_Written problem 1_.
Answer these questions about the court opinion:
(a) In what city and state did the automobile accident occur?
(b) On what date was the decision issued?
(c) According to the quoted standard, what amount of evidence is insufficient to present a question for the jury?

_Selection_.
※
472 F2d 887 Backer v. Coursey N

472 F.2d 887

Sidney BACKER and Mrs. Sidney Backer,
Plaintiffs-Appellees-Cross Appellants,
v.
James COURSEY and Southern Stamp and Stencil Company,
Defendants-Appellees, Kenneth N. Young,
Defendant-Appellant-Cross Appellee.

No. 72-1688.

United States Court of Appeals,
Fifth Circuit.

Jan. 30, 1973.

Malcolm S. Murray, Murray and Temple, Decatur, Ga., for appellant.

David R. Lewis, Jacksonville, Fla., for Backer.

Hamilton Lokey, Gerald Handley, Atlanta, Ga., for Backer.

Edward W. Killorin, Sewell K. Loggins, Atlanta, Ga., for Coursey and Southern Stamp & Stencil Co.

Before GOLDBERG, AINWORTH and INGRAHAM, Circuit Judges.

PER CURIAM:

view counter
1

This is a diversity case arising out of an automobile accident that occurred in Atlanta, Georgia, on September 11, 1969. After all the evidence had been received, the trial judge granted the motions for directed verdicts filed by plaintiffs and two of the defendants. The case was submitted to the jury only on the issue of damages, for which the remaining defendant was held solely liable. Testing the granting of those motions against the standards of Boeing Co. v. Shipman, 5 Cir. 1969, 411 F.2d 365, we find that the entire case should have gone to the jury, and we therefore reverse and remand for a new trial.

2

The task of "drawing the proper line of demarcation delimiting the role of the jury in civil suits" is one that is not infrequently before us. See, e. g., Jones v. Concrete Ready-Mix, Inc., 5 Cir. 1972, 464 F.2d 1323; Trawick v. Manhattan Life Ins. Co., 5 Cir. 1971, 447 F.2d 1293. The standard for reviewing cases in which the jury has been displaced is clear:

3

"On motions for directed verdict and for judgment notwithstanding the verdict the Court should consider all of the evidence-not just that evidence which supports the non-mover's case-but in the light and with all reasonable inferences most favorable to the party opposed to the motion. If the facts and inferences point so strongly and overwhelmingly in favor of one party that the Court believes that reasonable men could not arrive at a contrary verdict, granting of the motions is proper. On the other hand, if there is substantial evidence opposed to the motions, that is, evidence of such quality and weight that reasonable and fair-minded men in the exercise of impartial judgment might reach differing conclusions, the motions should be denied, and the case submitted to the jury. A mere scintilla of evidence is insufficient to present a question for the jury. The motions for directed verdict and judgment n. o. v. should not be decided by which side has the better of the case, nor should they be granted only when there is a complete absence of probative facts to support a jury verdict. There must be a conflict in substantial evidence to create a jury question. However, it is the function of the jury as the traditional finder of the facts, and not the Court, to weigh conflicting evidence and inferences, and determine the credibility of witnesses."
※
_Written problem 2_.
Return every line of the rows below that contains the word "counterclockwise".

_Part of a data file_.
※
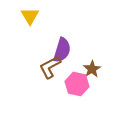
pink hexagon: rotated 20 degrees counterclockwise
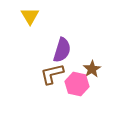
brown L-shape: moved 2 px right, 7 px down; rotated 15 degrees clockwise
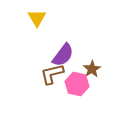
yellow triangle: moved 7 px right, 2 px down
purple semicircle: moved 1 px right, 5 px down; rotated 20 degrees clockwise
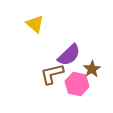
yellow triangle: moved 2 px left, 6 px down; rotated 18 degrees counterclockwise
purple semicircle: moved 6 px right; rotated 10 degrees clockwise
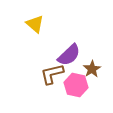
pink hexagon: moved 1 px left, 1 px down
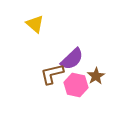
purple semicircle: moved 3 px right, 4 px down
brown star: moved 4 px right, 7 px down
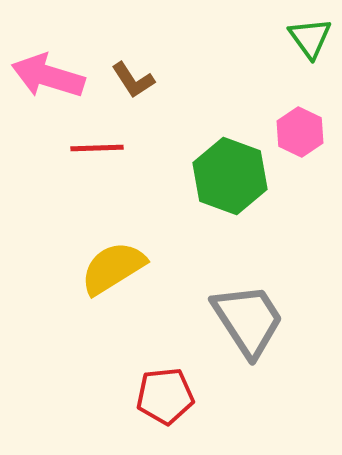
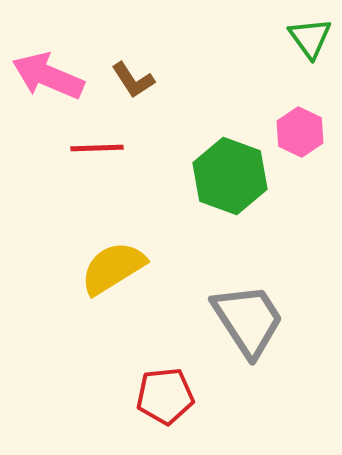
pink arrow: rotated 6 degrees clockwise
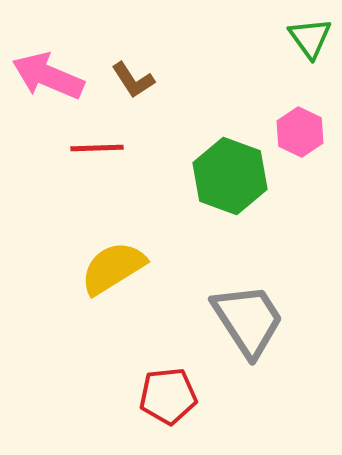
red pentagon: moved 3 px right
※
_Final answer 1_.
(a) Atlanta, Georgia
(b) Jan. 30, 1973
(c) A mere scintilla of evidence

_Final answer 2_.
pink hexagon: rotated 20 degrees counterclockwise
yellow triangle: moved 2 px left, 6 px down; rotated 18 degrees counterclockwise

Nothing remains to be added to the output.